A former boxer from Ontario was among seven suspected insurgents killed in an anti-terror operation in the Republic of Dagestan in the restive North Caucasus region, Russian media reports say.

A report in the Moscow Times says local police and Federal Security Service forces conducted a joint raid on a group of suspected militants near the village of Utamysh late Friday night.

According to the report, seven of the suspects were shot and killed, including William Plotnikov, a 23-year-old man who held a Canadian passport and went by the nickname “the Canadian.”

Canada’s Department of Foreign Affairs remained tight-lipped about the case Monday afternoon.

“Consular officials are in contact with local authorities to gather information regarding reports of a Canadian citizen killed in Russia,” spokesperson Ian Trites said in a statement provided to CTVNews.ca.

“To protect the privacy of the individual concerned, further details on this case cannot be released.”

Trites said officials will provide consular assistance to anyone who may need it.

The report quoted Interfax news agency as saying Plotnikov lived in the Tyumen region, but had studied at Toronto’s Seneca College in 2009 and 2010. It also said he trained at Toronto’s European Boxing School under coach Boris Gitman.

Reached at his home Monday, Gitman said he saw online news reports of the raid and Plotnikov’s death on Sunday, saying pictures that identify Plotnikov look like the young man he trained as a teenager.

Gitman said he had not seen his former pupil in “maybe two or three years, even more,” and had no idea that he had gone back to Russia.

“It’s hard to believe, but what can I say?” Gitman told CTVNews.ca in a telephone interview.

Coach recalls training Plotnikov

Gitman said he last trained Plotnikov when he was in his late teens. He described the young man as a “talented” boxer for whom he had Olympic dreams after he won a silver medal in the welterweight division at the Ontario championships.

“When I see a talented guy, I dedicate to him, I start working with him,” Gitman said. “And he grew up, and he was very promising to become a champion of Canada and I thought that in a couple of years he would be an Olympian.”

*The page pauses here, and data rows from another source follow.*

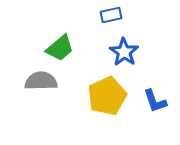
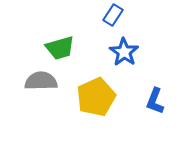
blue rectangle: moved 2 px right; rotated 45 degrees counterclockwise
green trapezoid: rotated 24 degrees clockwise
yellow pentagon: moved 11 px left, 1 px down
blue L-shape: rotated 40 degrees clockwise
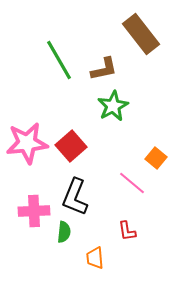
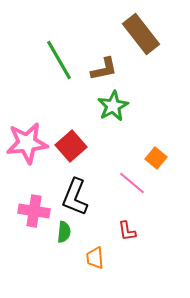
pink cross: rotated 12 degrees clockwise
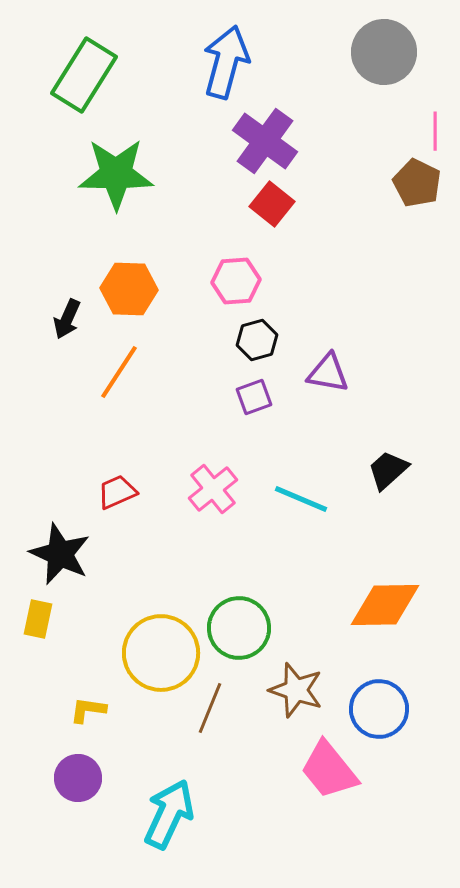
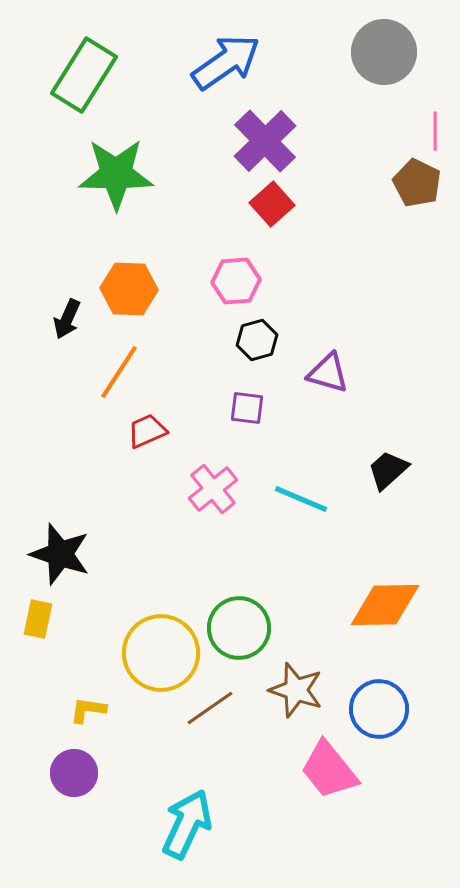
blue arrow: rotated 40 degrees clockwise
purple cross: rotated 10 degrees clockwise
red square: rotated 9 degrees clockwise
purple triangle: rotated 6 degrees clockwise
purple square: moved 7 px left, 11 px down; rotated 27 degrees clockwise
red trapezoid: moved 30 px right, 61 px up
black star: rotated 6 degrees counterclockwise
brown line: rotated 33 degrees clockwise
purple circle: moved 4 px left, 5 px up
cyan arrow: moved 18 px right, 10 px down
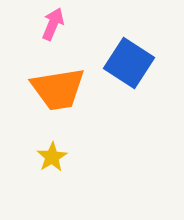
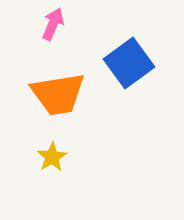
blue square: rotated 21 degrees clockwise
orange trapezoid: moved 5 px down
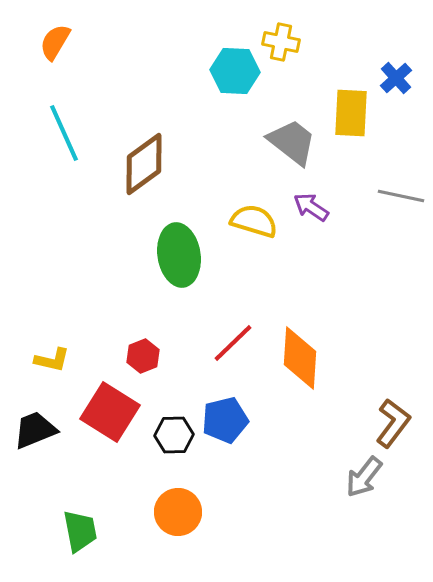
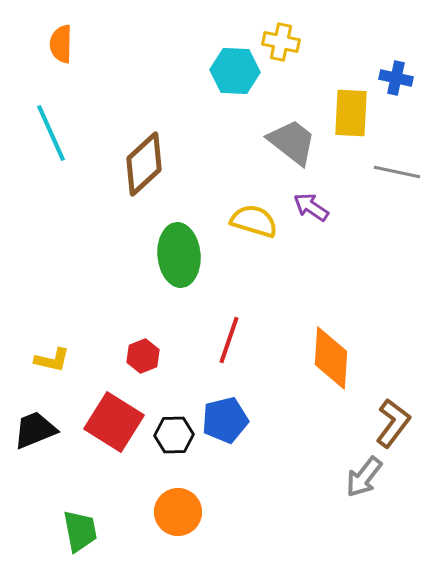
orange semicircle: moved 6 px right, 2 px down; rotated 30 degrees counterclockwise
blue cross: rotated 36 degrees counterclockwise
cyan line: moved 13 px left
brown diamond: rotated 6 degrees counterclockwise
gray line: moved 4 px left, 24 px up
green ellipse: rotated 4 degrees clockwise
red line: moved 4 px left, 3 px up; rotated 27 degrees counterclockwise
orange diamond: moved 31 px right
red square: moved 4 px right, 10 px down
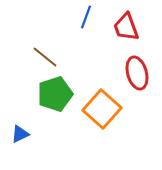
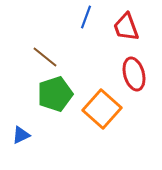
red ellipse: moved 3 px left, 1 px down
blue triangle: moved 1 px right, 1 px down
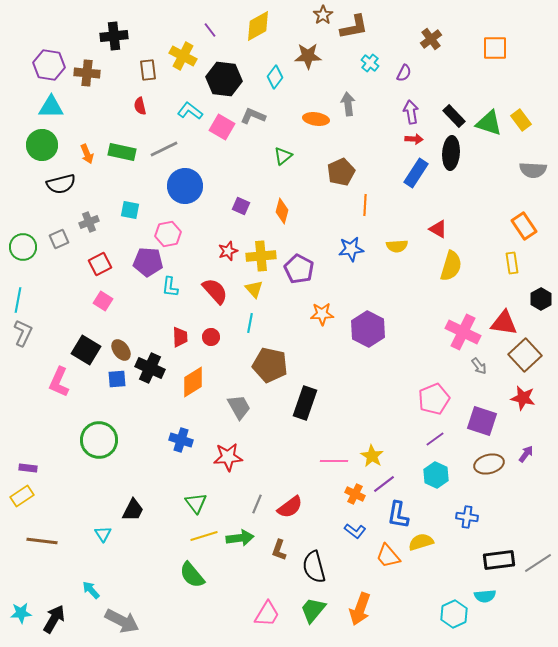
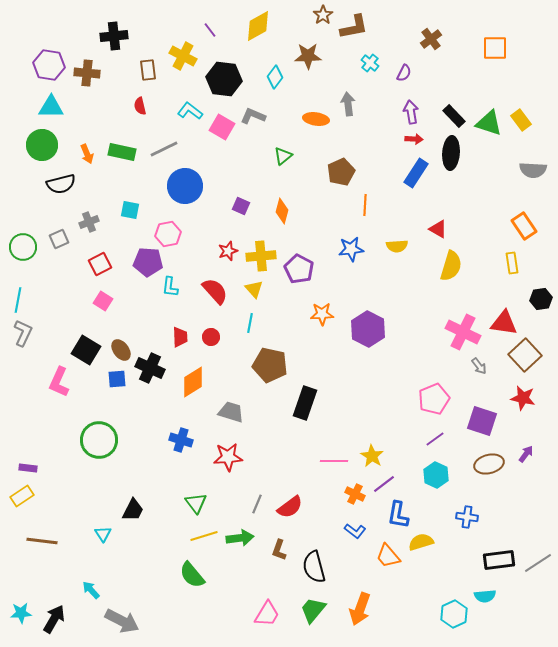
black hexagon at (541, 299): rotated 20 degrees clockwise
gray trapezoid at (239, 407): moved 8 px left, 5 px down; rotated 44 degrees counterclockwise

Gitman said Plotnikov was not violent. When he began training the teen, he listened intently and did as he was told. However, later, he became distant and one day he stopped training.

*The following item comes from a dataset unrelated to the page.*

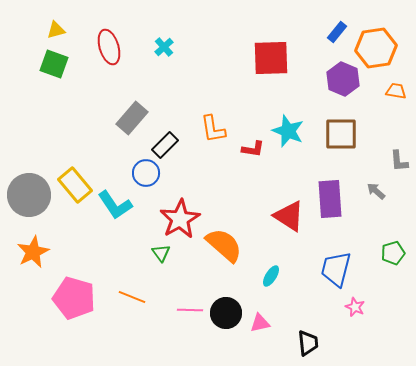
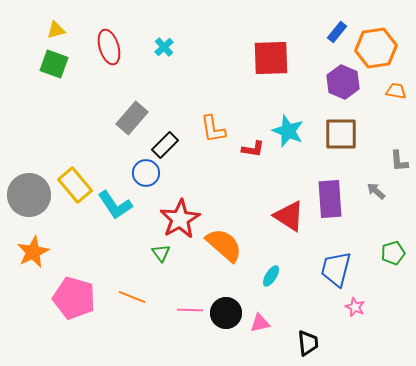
purple hexagon: moved 3 px down
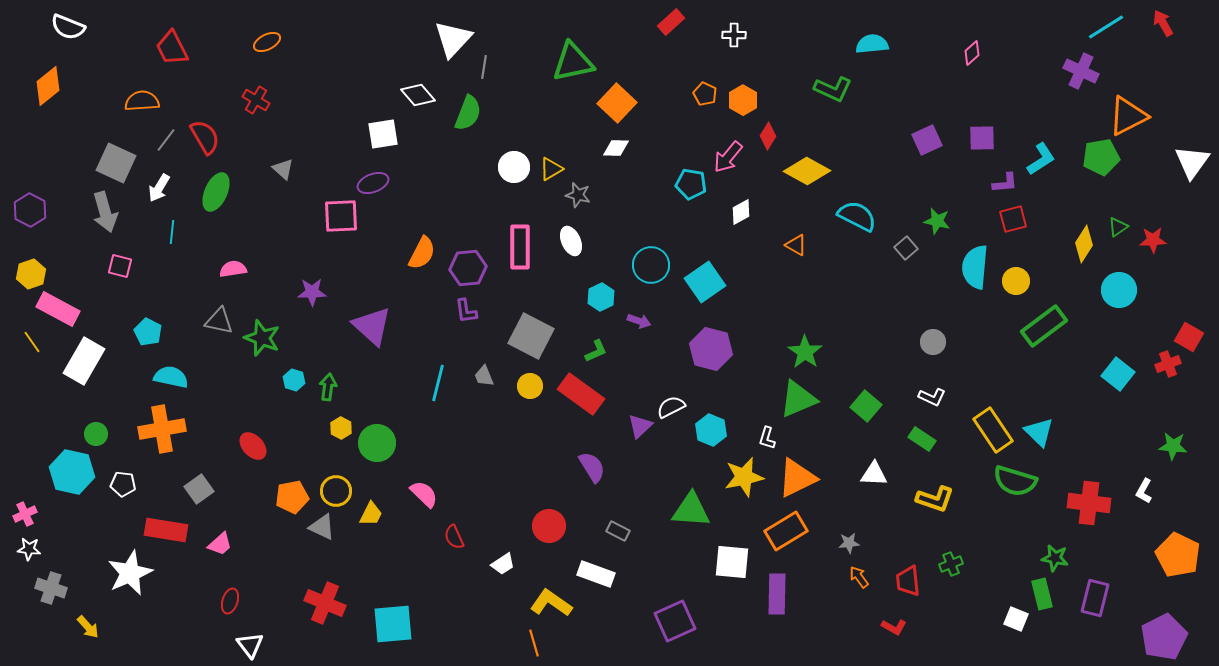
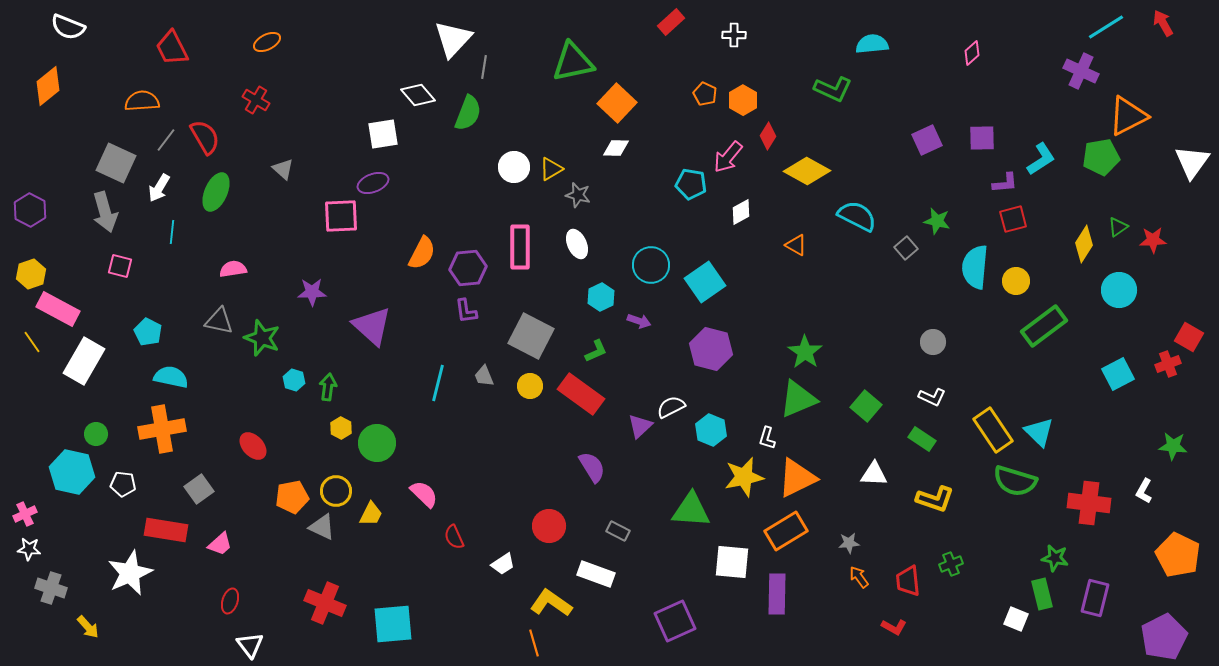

“As far as I remember he was inside of himself,” Gitman said. “From the beginning it was OK, but later on it was hard to discuss with him something. Whatever you suggested and told him to do, he listened very politely but I saw that it goes from one ear and goes through the other one.”

He thinks Plotnikov went to another boxing club, and when he returned to Gitman’s school he was out of shape and had lost his technique. Gitman trained Plotnikov for a handful of sessions and then never saw him again.

Gitman said he did not know who Plotnikov may have been associating with at the time he fell out of boxing, and it is unclear how he may have fallen in with suspected militants.

According to the Moscow Times report, Plotnikov’s profile on the Odnoklassniki social network site said he attended school as late as 2005 in the oil town of Megion in western Siberia, about 760 kilometres northeast of Tyumen.

The story quoted police in Dagestan as saying that Plotnikov’s name had been in their system since 2010, when his fingerprints were taken for an unknown reason in the city of Khasavyurt.

The report said officials had set up a special anti-terror squad in Dagestan’s Kayakentsky district, where Friday’s raid unfolded.

One police officer was killed and a second officer was injured in an ensuing firefight.